Allow reading of large files which do not fit in memory

davidcaron / pye57

Read and write e57 point clouds from Python

MIT License

68 stars 42 forks source link

Allow reading of large files which do not fit in memory #45

Open NadimDeeb opened 11 months ago

NadimDeeb commented 11 months ago

I have a huge point cloud formed of one single scan containing 227 million points. So every time I use the .read_scan() function the code crashed and doesn't load the point cloud at all. I'm wondering if this library offers a way to read the x or y or z coordinates individually or even half a scan perhaps.

GeoffNordling commented 10 months ago

Searching for the same. How is one supposed to read an .e57 file that doesn't fit in memory?

swell-d commented 6 months ago

I have the same problem Increasing swap did not help

swell-d commented 6 months ago

The following solution worked for me:

use float32 instead of float64

SUPPORTED_CARTESIAN_POINT_FIELDS = {
"cartesianX": np.float32,  # was "d"
"cartesianY": np.float32,  # was "d"
"cartesianZ": np.float32,  # was "d"
}
SUPPORTED_SPHERICAL_POINT_FIELDS = {
"sphericalRange": np.float32,  # was "d"
"sphericalAzimuth": np.float32,  # was "d"
"sphericalElevation": np.float32,  # was "d"
}

--timeout 600 for gunicorn

dancergraham commented 6 months ago

It could be nice to add an optional keyword argument or similar for this. float 64 are often needed to avoid losing precision, e.g for pointclouds recorded in utm coordinates, but having an option for switching to float 32 would be great.
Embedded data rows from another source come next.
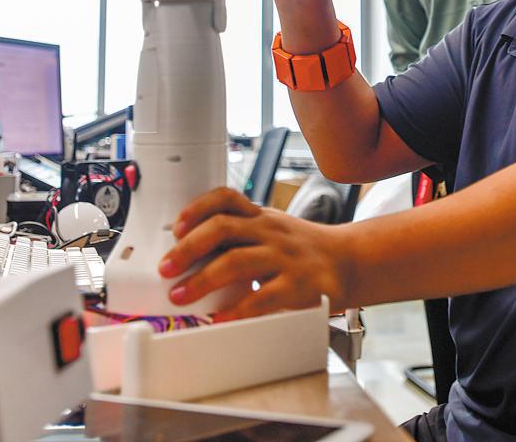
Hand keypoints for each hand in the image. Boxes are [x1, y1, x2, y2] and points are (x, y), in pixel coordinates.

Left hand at [158, 187, 350, 320]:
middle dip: (188, 248)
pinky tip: (220, 318)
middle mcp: (270, 232)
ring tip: (180, 295)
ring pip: (237, 262)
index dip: (197, 208)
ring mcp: (284, 258)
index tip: (176, 225)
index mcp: (260, 216)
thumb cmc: (302, 249)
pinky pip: (262, 297)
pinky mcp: (298, 286)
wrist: (349, 262)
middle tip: (166, 268)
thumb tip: (189, 251)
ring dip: (202, 280)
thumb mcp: (271, 231)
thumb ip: (238, 236)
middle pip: (223, 228)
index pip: (226, 198)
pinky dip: (237, 310)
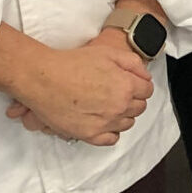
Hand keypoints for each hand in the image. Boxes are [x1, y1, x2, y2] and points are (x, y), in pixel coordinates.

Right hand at [6, 42, 154, 145]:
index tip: (132, 84)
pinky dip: (111, 131)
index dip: (140, 85)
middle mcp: (119, 107)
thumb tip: (146, 77)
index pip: (147, 91)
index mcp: (126, 86)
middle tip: (119, 92)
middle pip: (139, 108)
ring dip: (123, 115)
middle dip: (133, 99)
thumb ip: (134, 64)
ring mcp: (105, 123)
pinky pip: (111, 139)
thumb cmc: (73, 63)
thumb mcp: (109, 53)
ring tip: (109, 105)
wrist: (44, 78)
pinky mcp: (89, 135)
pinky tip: (104, 121)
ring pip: (127, 124)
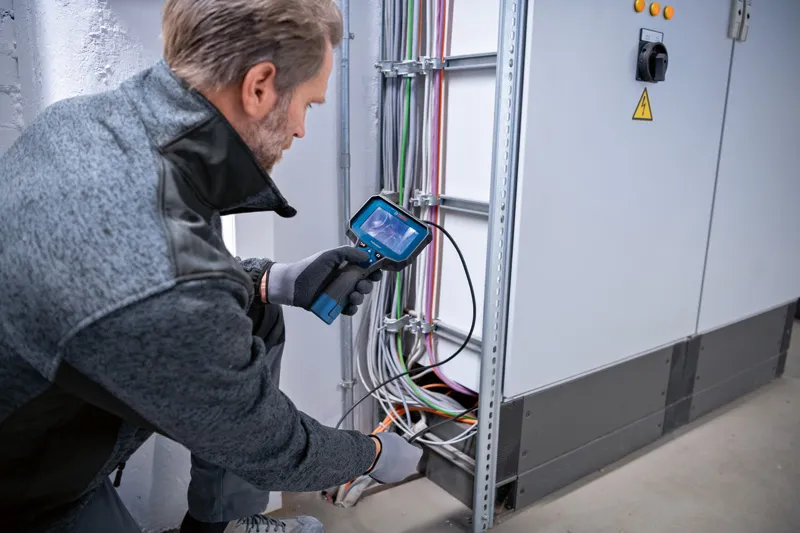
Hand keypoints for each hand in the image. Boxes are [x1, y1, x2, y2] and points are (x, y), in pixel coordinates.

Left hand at [265, 246, 381, 314]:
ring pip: (359, 297)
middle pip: (365, 284)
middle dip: (367, 285)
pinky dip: (352, 309)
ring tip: (352, 295)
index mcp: (346, 267)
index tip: (376, 272)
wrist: (292, 285)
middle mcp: (345, 280)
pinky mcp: (335, 306)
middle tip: (361, 285)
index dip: (374, 270)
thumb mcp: (329, 256)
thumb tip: (366, 255)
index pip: (365, 268)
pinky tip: (349, 305)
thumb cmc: (310, 268)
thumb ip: (348, 253)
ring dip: (360, 297)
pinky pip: (349, 310)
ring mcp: (341, 294)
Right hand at [367, 432, 422, 484]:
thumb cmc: (385, 444)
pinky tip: (382, 464)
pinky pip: (391, 474)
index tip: (407, 443)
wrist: (372, 455)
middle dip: (405, 457)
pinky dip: (388, 470)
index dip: (412, 445)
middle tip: (396, 450)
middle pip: (410, 462)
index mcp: (415, 455)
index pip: (418, 450)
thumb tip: (400, 443)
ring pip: (401, 469)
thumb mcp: (396, 437)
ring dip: (397, 465)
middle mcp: (411, 468)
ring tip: (387, 457)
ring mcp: (400, 476)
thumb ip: (401, 442)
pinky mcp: (389, 480)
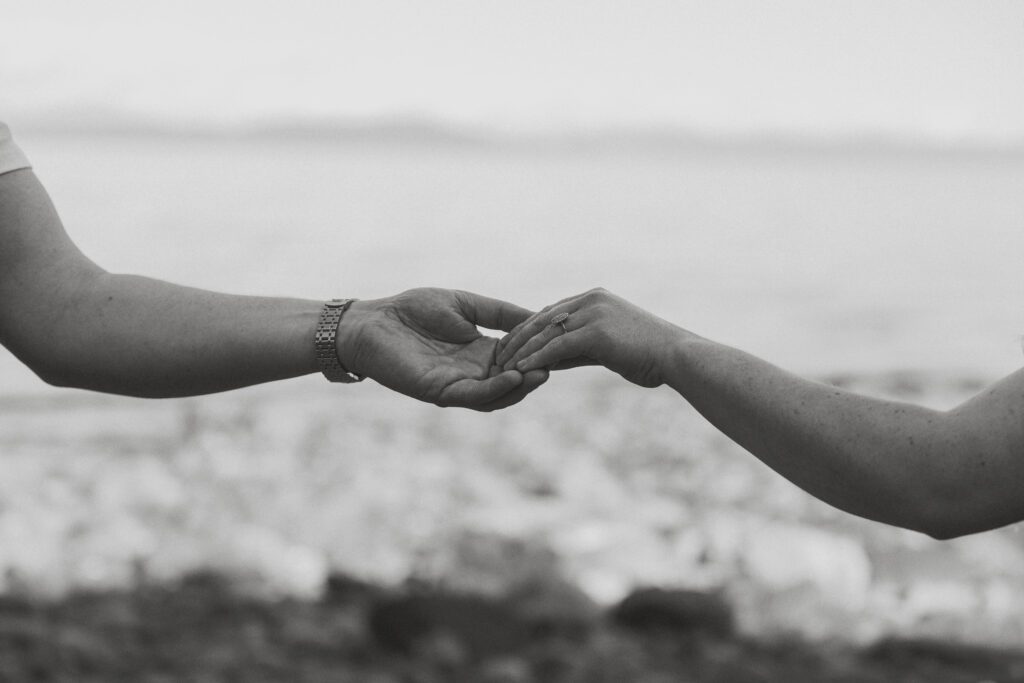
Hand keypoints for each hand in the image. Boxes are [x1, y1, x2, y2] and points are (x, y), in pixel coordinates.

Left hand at [336, 288, 548, 409]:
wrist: (371, 322)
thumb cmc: (411, 310)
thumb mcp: (465, 305)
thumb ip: (498, 313)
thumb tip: (536, 315)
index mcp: (479, 353)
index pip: (517, 358)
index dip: (537, 352)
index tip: (561, 343)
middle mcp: (471, 373)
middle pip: (512, 381)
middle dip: (535, 374)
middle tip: (558, 363)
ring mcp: (456, 385)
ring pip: (496, 395)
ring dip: (520, 387)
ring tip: (541, 373)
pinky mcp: (439, 392)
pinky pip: (472, 396)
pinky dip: (494, 390)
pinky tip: (511, 376)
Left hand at [495, 288, 680, 387]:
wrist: (677, 356)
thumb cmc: (649, 356)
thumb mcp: (608, 348)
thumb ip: (578, 349)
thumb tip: (550, 360)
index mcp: (595, 298)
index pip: (551, 311)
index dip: (528, 328)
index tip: (510, 344)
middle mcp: (591, 300)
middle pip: (542, 317)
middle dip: (518, 337)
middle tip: (498, 354)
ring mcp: (593, 314)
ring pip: (545, 332)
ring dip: (521, 350)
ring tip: (502, 366)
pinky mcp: (595, 332)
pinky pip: (556, 347)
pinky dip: (536, 359)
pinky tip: (520, 371)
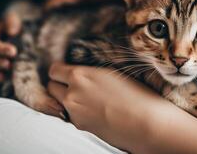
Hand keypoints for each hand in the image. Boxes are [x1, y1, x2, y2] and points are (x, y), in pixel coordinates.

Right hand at [0, 12, 20, 82]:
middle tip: (9, 63)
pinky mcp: (5, 70)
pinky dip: (4, 80)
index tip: (13, 51)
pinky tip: (11, 80)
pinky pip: (0, 77)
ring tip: (11, 71)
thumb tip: (12, 32)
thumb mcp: (13, 18)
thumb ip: (11, 21)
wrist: (25, 31)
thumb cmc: (16, 24)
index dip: (0, 49)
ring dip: (0, 72)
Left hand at [48, 62, 164, 151]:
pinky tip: (95, 110)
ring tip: (88, 98)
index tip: (66, 71)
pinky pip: (71, 115)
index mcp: (80, 76)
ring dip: (67, 99)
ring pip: (60, 102)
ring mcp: (74, 112)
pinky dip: (77, 111)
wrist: (145, 122)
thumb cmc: (136, 95)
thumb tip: (78, 74)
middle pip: (52, 86)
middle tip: (75, 85)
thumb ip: (89, 73)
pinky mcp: (80, 126)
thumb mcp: (110, 74)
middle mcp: (72, 94)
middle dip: (60, 84)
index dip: (60, 70)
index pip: (54, 70)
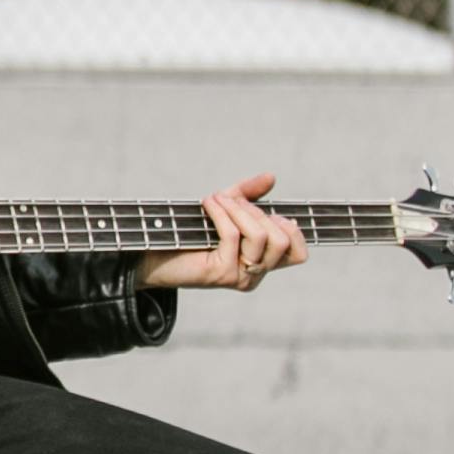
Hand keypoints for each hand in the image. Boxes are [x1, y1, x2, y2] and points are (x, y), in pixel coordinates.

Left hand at [136, 174, 306, 294]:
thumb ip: (249, 194)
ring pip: (261, 236)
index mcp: (262, 262)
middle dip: (259, 212)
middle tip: (234, 202)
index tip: (271, 213)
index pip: (299, 253)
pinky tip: (208, 203)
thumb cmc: (189, 233)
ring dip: (239, 209)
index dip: (293, 230)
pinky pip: (233, 235)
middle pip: (282, 240)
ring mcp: (241, 276)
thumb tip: (271, 177)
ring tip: (218, 199)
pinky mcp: (222, 273)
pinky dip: (221, 212)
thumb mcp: (225, 209)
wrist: (154, 255)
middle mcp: (256, 274)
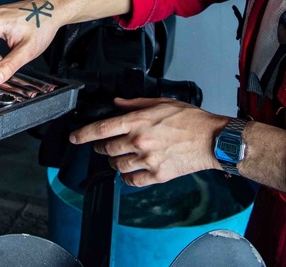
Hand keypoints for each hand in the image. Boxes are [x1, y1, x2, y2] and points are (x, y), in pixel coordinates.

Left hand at [69, 97, 231, 186]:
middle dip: (100, 148)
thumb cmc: (190, 119)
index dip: (83, 134)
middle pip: (107, 150)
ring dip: (114, 162)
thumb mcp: (161, 102)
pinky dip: (128, 178)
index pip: (101, 129)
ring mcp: (148, 160)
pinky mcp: (157, 175)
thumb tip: (117, 103)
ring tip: (120, 157)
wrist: (211, 139)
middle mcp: (140, 142)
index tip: (74, 138)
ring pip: (117, 166)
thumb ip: (135, 104)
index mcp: (138, 122)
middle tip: (103, 146)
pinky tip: (131, 171)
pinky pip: (133, 181)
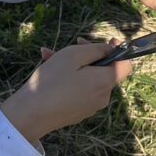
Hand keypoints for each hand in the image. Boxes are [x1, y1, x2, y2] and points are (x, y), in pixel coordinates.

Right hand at [0, 41, 131, 143]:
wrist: (29, 114)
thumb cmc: (52, 81)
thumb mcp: (74, 55)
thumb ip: (97, 49)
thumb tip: (112, 49)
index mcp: (105, 82)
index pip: (126, 65)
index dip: (119, 51)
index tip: (106, 40)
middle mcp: (102, 97)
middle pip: (104, 70)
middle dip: (88, 54)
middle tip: (72, 43)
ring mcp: (90, 107)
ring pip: (88, 78)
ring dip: (73, 64)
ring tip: (49, 55)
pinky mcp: (77, 112)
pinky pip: (78, 89)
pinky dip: (68, 78)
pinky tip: (48, 69)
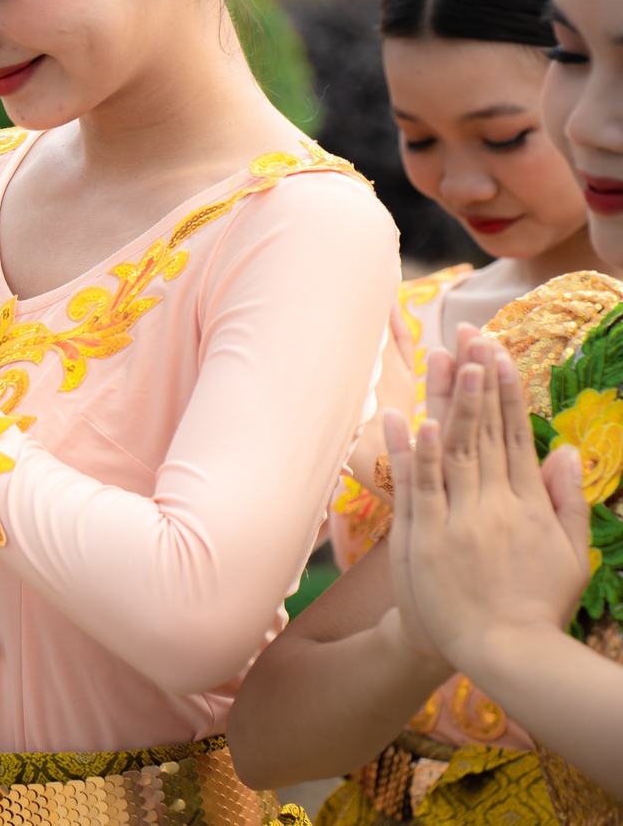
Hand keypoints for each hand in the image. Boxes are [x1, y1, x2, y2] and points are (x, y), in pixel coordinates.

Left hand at [390, 337, 591, 676]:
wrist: (506, 652)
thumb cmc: (536, 604)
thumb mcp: (573, 553)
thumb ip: (568, 499)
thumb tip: (568, 450)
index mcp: (528, 504)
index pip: (514, 434)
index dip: (506, 392)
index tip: (498, 353)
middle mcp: (495, 504)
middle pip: (484, 431)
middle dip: (478, 381)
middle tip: (471, 335)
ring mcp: (459, 519)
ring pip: (453, 450)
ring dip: (449, 402)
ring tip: (447, 358)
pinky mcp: (427, 537)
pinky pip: (421, 487)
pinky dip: (416, 454)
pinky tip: (415, 421)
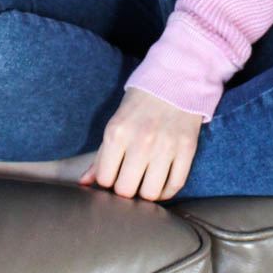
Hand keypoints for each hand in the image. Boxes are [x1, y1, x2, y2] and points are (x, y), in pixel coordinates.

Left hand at [79, 88, 202, 200]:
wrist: (176, 79)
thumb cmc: (141, 102)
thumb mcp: (116, 123)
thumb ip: (101, 155)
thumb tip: (85, 182)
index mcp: (117, 133)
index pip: (105, 179)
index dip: (107, 182)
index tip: (113, 176)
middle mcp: (141, 141)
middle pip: (126, 191)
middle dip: (125, 190)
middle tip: (129, 181)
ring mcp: (166, 146)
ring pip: (151, 193)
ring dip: (146, 193)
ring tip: (144, 183)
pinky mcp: (187, 149)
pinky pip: (175, 185)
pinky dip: (166, 191)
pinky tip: (160, 184)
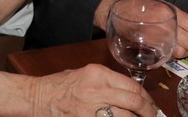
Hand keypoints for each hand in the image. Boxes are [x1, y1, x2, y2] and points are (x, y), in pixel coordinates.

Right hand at [35, 63, 158, 116]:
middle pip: (134, 102)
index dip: (146, 99)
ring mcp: (92, 108)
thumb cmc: (59, 86)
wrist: (37, 97)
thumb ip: (107, 82)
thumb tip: (129, 95)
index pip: (132, 86)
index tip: (151, 105)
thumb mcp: (85, 75)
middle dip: (148, 112)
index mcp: (98, 74)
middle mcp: (97, 90)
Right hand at [93, 0, 187, 58]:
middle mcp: (167, 25)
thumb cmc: (138, 5)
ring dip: (185, 53)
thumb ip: (175, 15)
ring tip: (185, 51)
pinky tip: (172, 51)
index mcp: (171, 12)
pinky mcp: (149, 48)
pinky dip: (173, 56)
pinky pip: (167, 56)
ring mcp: (158, 38)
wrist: (116, 10)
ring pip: (181, 52)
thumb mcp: (160, 4)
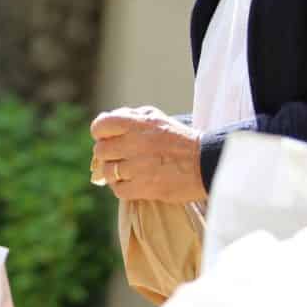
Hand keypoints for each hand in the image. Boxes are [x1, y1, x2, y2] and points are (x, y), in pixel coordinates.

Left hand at [90, 105, 205, 202]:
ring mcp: (138, 167)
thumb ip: (131, 117)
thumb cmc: (181, 140)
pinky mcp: (144, 188)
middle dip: (108, 154)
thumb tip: (106, 123)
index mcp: (138, 123)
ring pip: (107, 172)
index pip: (100, 125)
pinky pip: (118, 190)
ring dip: (114, 173)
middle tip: (120, 157)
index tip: (108, 138)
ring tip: (128, 172)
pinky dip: (123, 188)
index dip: (101, 133)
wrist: (206, 163)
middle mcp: (135, 143)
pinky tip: (134, 183)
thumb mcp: (158, 118)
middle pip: (100, 151)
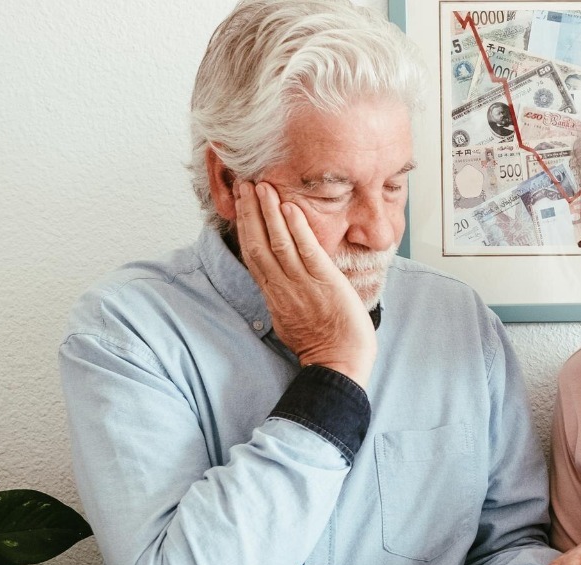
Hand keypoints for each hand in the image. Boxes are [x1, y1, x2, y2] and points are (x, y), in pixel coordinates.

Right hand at [235, 182, 376, 387]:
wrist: (339, 364)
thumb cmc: (321, 345)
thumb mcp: (291, 319)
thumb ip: (284, 297)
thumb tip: (280, 282)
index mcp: (273, 295)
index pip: (252, 254)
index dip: (245, 227)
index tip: (241, 204)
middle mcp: (281, 287)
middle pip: (257, 243)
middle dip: (249, 212)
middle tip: (244, 184)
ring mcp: (301, 284)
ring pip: (277, 243)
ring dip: (268, 212)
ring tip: (262, 186)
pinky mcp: (324, 283)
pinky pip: (306, 252)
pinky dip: (296, 229)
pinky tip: (289, 209)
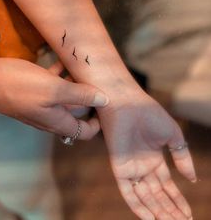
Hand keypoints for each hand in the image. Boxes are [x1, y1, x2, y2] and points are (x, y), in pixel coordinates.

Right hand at [0, 57, 107, 138]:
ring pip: (66, 97)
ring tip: (86, 68)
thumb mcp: (53, 89)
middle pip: (77, 113)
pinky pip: (53, 84)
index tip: (106, 105)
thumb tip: (106, 100)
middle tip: (99, 82)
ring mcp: (41, 103)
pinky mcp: (33, 91)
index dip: (98, 122)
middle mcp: (51, 115)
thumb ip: (80, 95)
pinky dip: (61, 75)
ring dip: (76, 84)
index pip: (85, 132)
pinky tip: (64, 60)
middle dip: (90, 99)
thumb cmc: (18, 86)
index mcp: (57, 120)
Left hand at [98, 82, 195, 219]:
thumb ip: (182, 157)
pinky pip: (128, 192)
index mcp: (154, 158)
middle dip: (169, 210)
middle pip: (157, 194)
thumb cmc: (149, 114)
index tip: (188, 215)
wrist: (128, 104)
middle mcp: (142, 165)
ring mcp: (131, 168)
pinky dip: (138, 207)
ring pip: (145, 196)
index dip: (177, 200)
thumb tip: (193, 179)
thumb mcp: (173, 136)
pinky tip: (151, 219)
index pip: (166, 185)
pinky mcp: (119, 167)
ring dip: (157, 211)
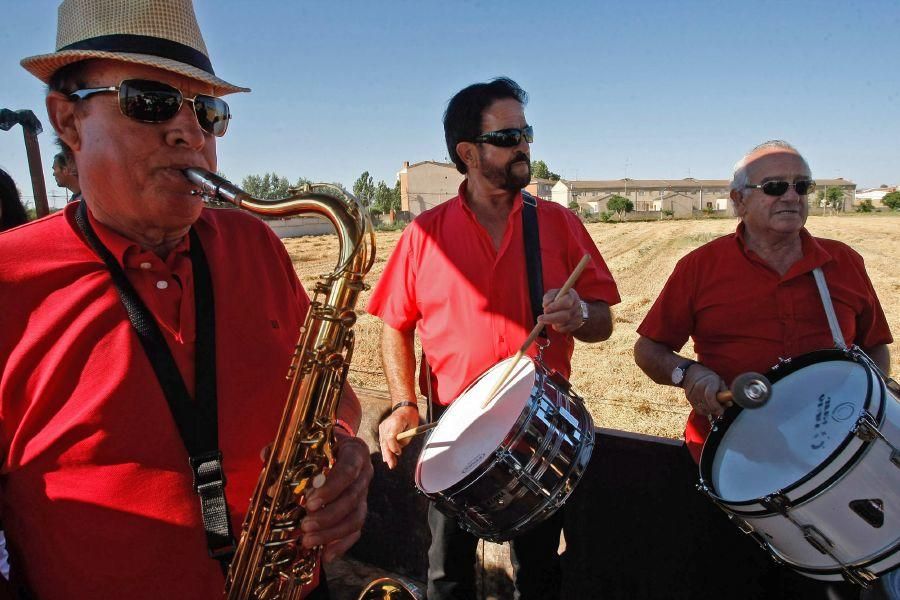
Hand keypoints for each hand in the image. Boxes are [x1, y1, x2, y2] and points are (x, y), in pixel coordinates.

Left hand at [300, 434, 372, 561]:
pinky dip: (342, 544)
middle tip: (304, 525)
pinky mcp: (361, 509)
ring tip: (308, 541)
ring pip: (356, 518)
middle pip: (352, 498)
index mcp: (355, 452)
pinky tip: (325, 555)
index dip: (331, 488)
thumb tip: (265, 456)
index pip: (348, 470)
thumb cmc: (322, 444)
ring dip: (332, 533)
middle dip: (328, 515)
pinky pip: (356, 530)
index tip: (310, 501)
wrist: (339, 447)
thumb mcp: (309, 442)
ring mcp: (365, 493)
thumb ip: (288, 449)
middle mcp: (365, 473)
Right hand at [378, 406, 419, 469]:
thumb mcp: (413, 427)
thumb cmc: (410, 417)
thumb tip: (398, 450)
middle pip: (385, 441)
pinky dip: (385, 449)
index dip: (394, 446)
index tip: (399, 453)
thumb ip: (405, 439)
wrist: (404, 407)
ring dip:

swell-d commented 6 months ago

having an option for switching to float 32 would be great

import numpy as np
from pye57 import e57

e57.SUPPORTED_CARTESIAN_POINT_FIELDS = {
    "cartesianX": np.float32,
    "cartesianY": np.float32,
    "cartesianZ": np.float32,
}

e57.SUPPORTED_SPHERICAL_POINT_FIELDS = {
    "sphericalRange": np.float32,
    "sphericalAzimuth": np.float32,
    "sphericalElevation": np.float32,
}

your code here

dancergraham commented 6 months ago

I'm not working on this right now but thinking about what it could look like - maybe passing a dictionary of data types would be neat, something like

data = e57.read_scan(0, dtypes = {
    "cartesianX": np.float32,
    "cartesianY": np.float32,
    "cartesianZ": np.float32,
    }
)

We also need to think about what would happen if the contained values were out of bounds for the given data type - my first idea would be to raise an exception, for instance an OverflowError.

Pull requests along these lines would be very welcome !

dancergraham commented 2 weeks ago

As mentioned in #74 the underlying libe57format library does not allow partial file reading / chunked reading so I don't see an easy way to add that option to pye57.